**** Recorded data

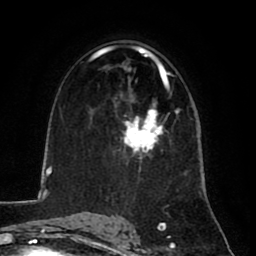
Breast MRI (dynamic contrast-enhanced), one axial slice. Slice 48 of 80 in the series (ordered by position). Cropped to one breast. Dynamic contrast-enhanced series, time point 2 of 8 at this slice position (early post-contrast). 1.5 T. TE 2.6 ms, TR 5.8 ms. 2 mm slice thickness. 256 × 256 image matrix, field of view 165 × 165 mm. Female patient.
Outlined on this slice (semi-automatic segmentation, software-assisted and operator-edited):
- enhancing-tissue mask used for the functional tumour volume (all voxels passing the contrast-enhancement thresholds inside the analysis volume; usually the tumour): bounding box <123,108,161,168> (left, top, right, bottom; pixels)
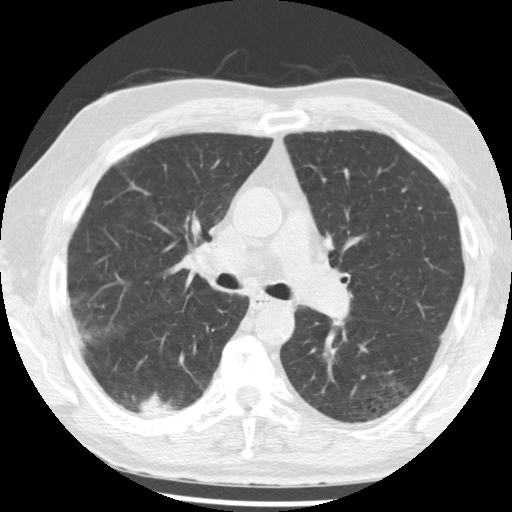
Low-dose screening chest CT, one axial slice. Position 125 of 221 along the scan axis. Lung window (W 1500 / L -600 HU). 512 × 512 image matrix, field of view 350 × 350 mm.
Structures marked on this image (manually delineated by an expert):
- lesion 1 (tumor, lower lobe of right lung): bounding box <140,394,181,417> (left, top, right, bottom; pixels)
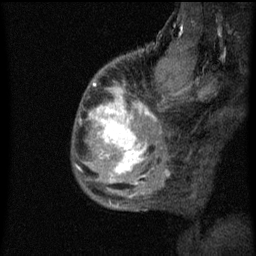
Breast MRI (dynamic contrast-enhanced), one sagittal slice; slice 16 of 60 in the series (ordered by position); dynamic contrast-enhanced series, image 2 of 3 at this slice position (ordered by acquisition); 1.5 T; TE 4.2 ms, TR 8 ms; 2 mm slice thickness; 256 × 256 image matrix, field of view 180 × 180 mm. Female patient, age 50 years.
Outlined on this slice (semi-automatically segmented with operator editing):
- analysis volume of interest (the breast-tissue region the enhancement analysis was run in; not a lesion): bounding box <72,64,141,187> (left, top, right, bottom; pixels)
- tumour enhancement mask (voxels above the 70 % enhancement threshold inside the analysis volume of interest): <90,94,141,173>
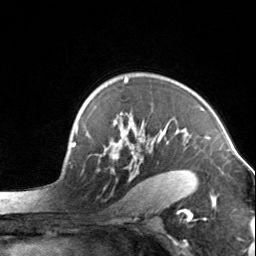
Breast MRI, one axial slice. Slice 102 of 134 in the series (ordered by position). Cropped to one breast. Dynamic contrast-enhanced series, time point 2 of 7 at this slice position (early post-contrast). 3 T. TE 1.7 ms, TR 4.6 ms. 1.2 mm slice thickness. 256 × 256 image matrix, field of view 150 × 150 mm. Female patient.
Annotated regions visible in this slice (semi-automatic segmentation, software-assisted and operator-edited):
- enhancing-tissue mask used for the functional tumour volume (all voxels passing the contrast-enhancement thresholds inside the analysis volume; usually the tumour): bounding box [x1, y1, x2, y2] px = [97, 79, 184, 195]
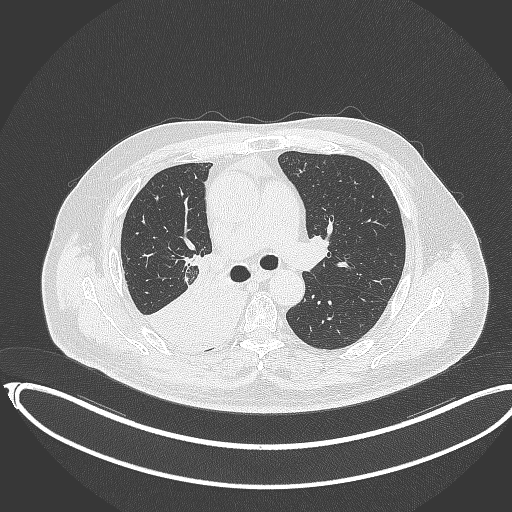
Chest CT, one axial slice; slice 223 of 403 in the series (ordered by position); lung window (W 1500 / L -600 HU); 1 mm slice thickness; 512 × 512 image matrix, field of view 436 × 436 mm. Male patient, age 68 years. Case-level facts recorded for this patient, not image findings: clinical TNM (as recorded): T2a N0 M0.
Structures marked on this image (bounding box drawn by a radiologist):
- lung tumour (recorded histology: adenocarcinoma): box from (x=144, y=259) to (x=241, y=350) px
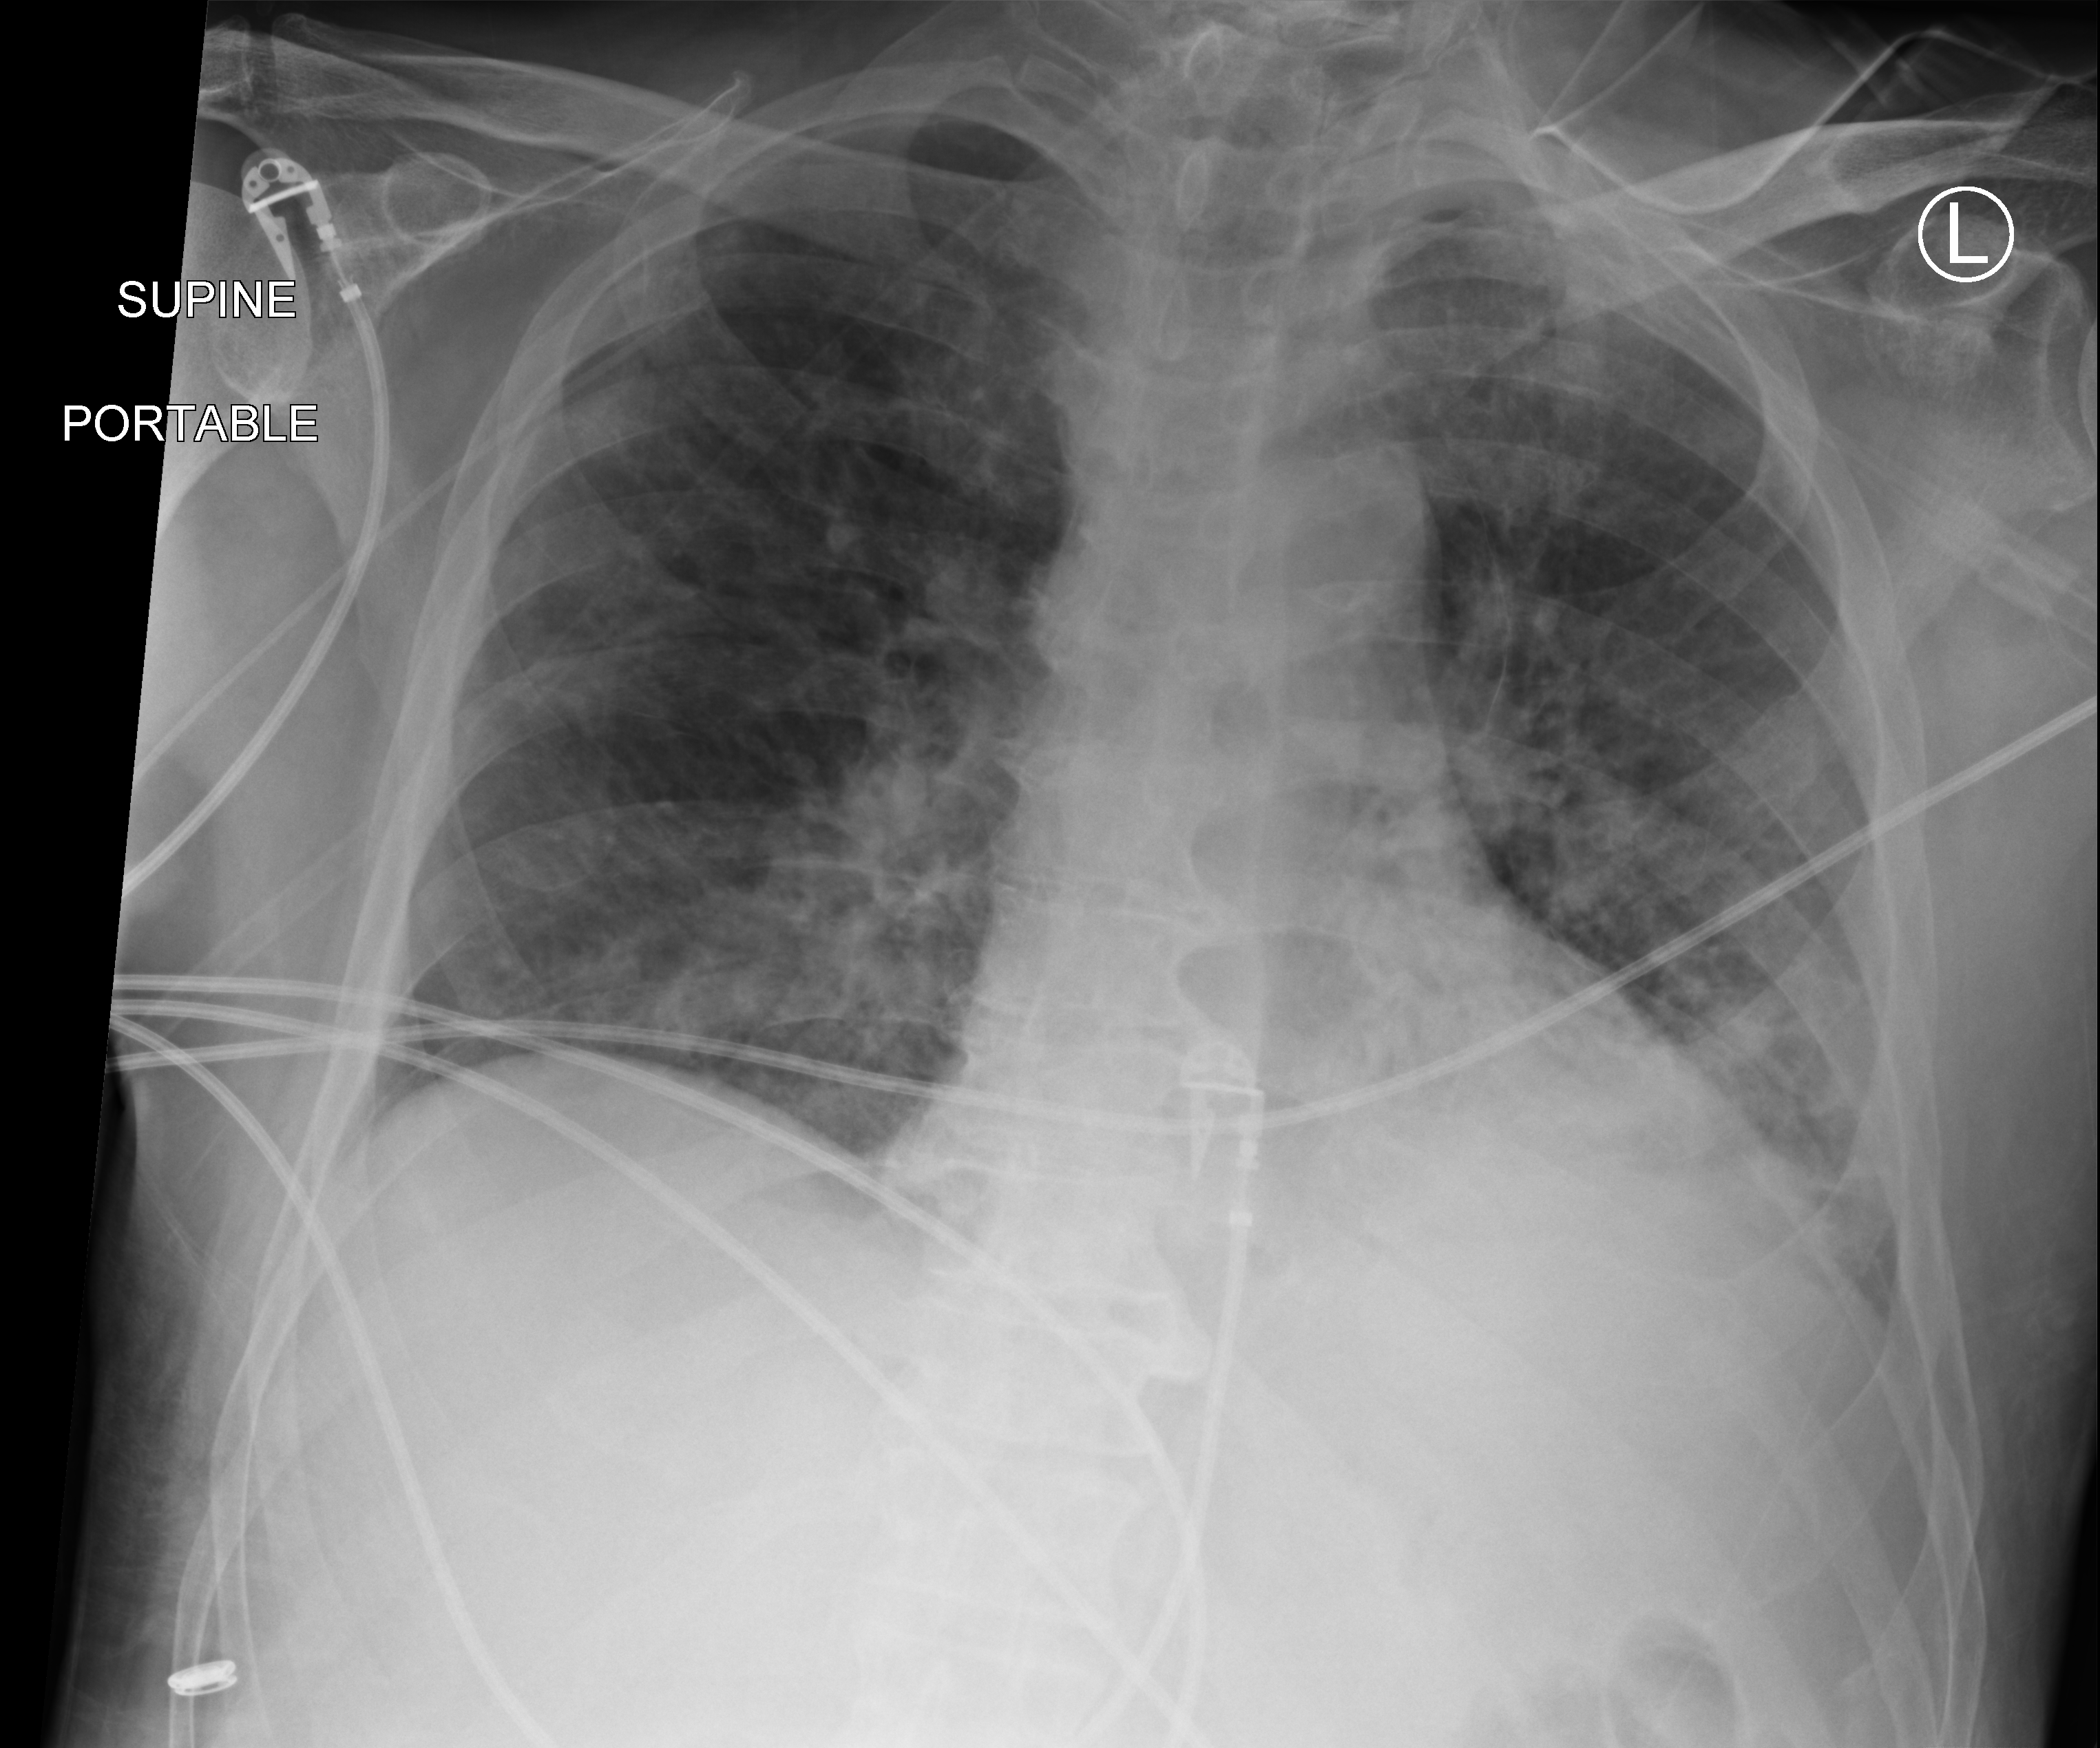
Portable chest radiograph; anteroposterior (AP) projection. Patient hospitalised with COVID-19; male, aged 60–74 years.
From the hospital-stay record, not from the radiograph (when in the stay this image was taken is not recorded):
- length of hospital stay: 35 days
- mechanically ventilated during this hospital stay: yes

********

- [Problem details]:
Word for word, restate the lines of the data above that fall between the line holding "Low-dose screening chest" and the line holding "- lesion 1 (tumor, lower", inclusive, and no other lines.

- [Task result]:
Low-dose screening chest CT, one axial slice. Position 125 of 221 along the scan axis. Lung window (W 1500 / L -600 HU). 512 × 512 image matrix, field of view 350 × 350 mm.
Structures marked on this image (manually delineated by an expert):
- lesion 1 (tumor, lower lobe of right lung): bounding box <140,394,181,417> (left, top, right, bottom; pixels)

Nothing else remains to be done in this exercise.